Bukan Hanya AS, Eropa juga Terancam Stagflasi

Ancaman tentang perang dunia ketiga di saat dunia menghadapi tingkat inflasi yang tinggi telah memantik aksi jual aset-aset berisiko seperti saham. Wall Street yang terkoreksi juga mengirimkan sinyal kurang mengenakkan untuk pasar keuangan Asia yang buka pagi ini, apalagi mengingat kemarin bursa Asia mayoritas menguat.
Saat harga saham-saham di Asia menguat signifikan, tentu saja ada sebagian pihak yang memanfaatkan momentum untuk merealisasikan cuannya. Namun jika aksi ini dilakukan secara bersamaan, dampaknya harga akan turun.
Perdagangan di pasar masih diwarnai dengan volatilitas yang tinggi. Risiko inflasi dan geopolitik menjadi penyebabnya. Perilaku investor dan setiap aset investasi akan sangat tergantung pada perkembangan dua faktor tersebut.
Eskalasi konflik Rusia dan Ukraina hanya akan memperburuk suasana dan membuat aset-aset berisiko dilepas. Investor bakal cari aman menyelamatkan uangnya ke aset-aset minim risiko seperti emas salah satunya.
Dari Benua Biru, bank sentral Eropa (European Central Bank/ECB) mempertahankan suku bunga acuannya, namun ECB mengatakan bakal mengakhiri program pembelian obligasi pada kuartal III tahun ini.
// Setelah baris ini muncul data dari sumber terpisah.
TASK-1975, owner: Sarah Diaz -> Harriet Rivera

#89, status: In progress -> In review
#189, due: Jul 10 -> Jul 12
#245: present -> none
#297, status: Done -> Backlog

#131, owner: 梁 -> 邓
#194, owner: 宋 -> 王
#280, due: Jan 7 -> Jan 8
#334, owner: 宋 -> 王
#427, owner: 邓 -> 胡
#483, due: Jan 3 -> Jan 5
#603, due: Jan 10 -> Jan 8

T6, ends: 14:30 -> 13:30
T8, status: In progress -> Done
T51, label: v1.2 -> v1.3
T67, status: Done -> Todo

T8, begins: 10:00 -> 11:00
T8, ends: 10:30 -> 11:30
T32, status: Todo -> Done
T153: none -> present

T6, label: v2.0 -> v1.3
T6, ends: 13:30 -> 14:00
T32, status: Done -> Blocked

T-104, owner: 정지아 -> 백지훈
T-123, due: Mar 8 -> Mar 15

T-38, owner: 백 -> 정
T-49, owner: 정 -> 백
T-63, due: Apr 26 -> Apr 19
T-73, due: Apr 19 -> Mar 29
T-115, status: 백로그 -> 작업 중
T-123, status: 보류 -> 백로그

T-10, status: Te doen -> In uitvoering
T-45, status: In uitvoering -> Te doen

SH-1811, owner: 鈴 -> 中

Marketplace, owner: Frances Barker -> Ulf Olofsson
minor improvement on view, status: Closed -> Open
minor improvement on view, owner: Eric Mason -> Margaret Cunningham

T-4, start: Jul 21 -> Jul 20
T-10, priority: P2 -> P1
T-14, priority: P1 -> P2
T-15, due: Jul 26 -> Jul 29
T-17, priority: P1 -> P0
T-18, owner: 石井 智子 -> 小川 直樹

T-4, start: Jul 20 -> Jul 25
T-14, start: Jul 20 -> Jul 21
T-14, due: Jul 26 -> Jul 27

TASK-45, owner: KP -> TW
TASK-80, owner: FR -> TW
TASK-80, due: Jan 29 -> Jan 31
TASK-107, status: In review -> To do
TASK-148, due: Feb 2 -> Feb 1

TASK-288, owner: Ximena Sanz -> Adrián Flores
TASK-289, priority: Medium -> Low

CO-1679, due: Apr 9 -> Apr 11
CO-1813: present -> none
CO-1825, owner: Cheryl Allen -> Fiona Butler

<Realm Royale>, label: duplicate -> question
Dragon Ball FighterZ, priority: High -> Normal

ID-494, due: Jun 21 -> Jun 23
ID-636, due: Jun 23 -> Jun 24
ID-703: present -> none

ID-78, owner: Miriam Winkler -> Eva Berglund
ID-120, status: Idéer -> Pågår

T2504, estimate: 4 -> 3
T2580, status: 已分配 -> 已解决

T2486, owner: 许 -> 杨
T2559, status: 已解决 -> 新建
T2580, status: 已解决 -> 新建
Namun penghentian pembelian obligasi tersebut dengan catatan bahwa data-data ekonomi sudah meyakinkan. Salah satunya adalah inflasi. Tidak hanya di AS saja yang mengalami peningkatan inflasi, negara-negara Eropa juga menghadapi hal serupa.
Inflasi di zona Euro terus mengalami kenaikan. Terakhir di bulan Februari 2022, inflasi di EU tercatat mencapai 5,8%. Negara-negara Eropa berbagai daratan yang sama dengan Rusia dan Ukraina yang sedang kisruh.
Tidak seperti AS, Eropa tak berani untuk mengembargo impor minyak dan gas dari Rusial. Hal ini dikarenakan sebagian besar pasokan energi ke Benua Biru didapat dari Rusia. Dampak dari terganggunya rantai pasok di tengah perang yang nyata adalah kenaikan harga gas alam yang digunakan oleh Eropa sebagai bahan bakar pembangkit listrik.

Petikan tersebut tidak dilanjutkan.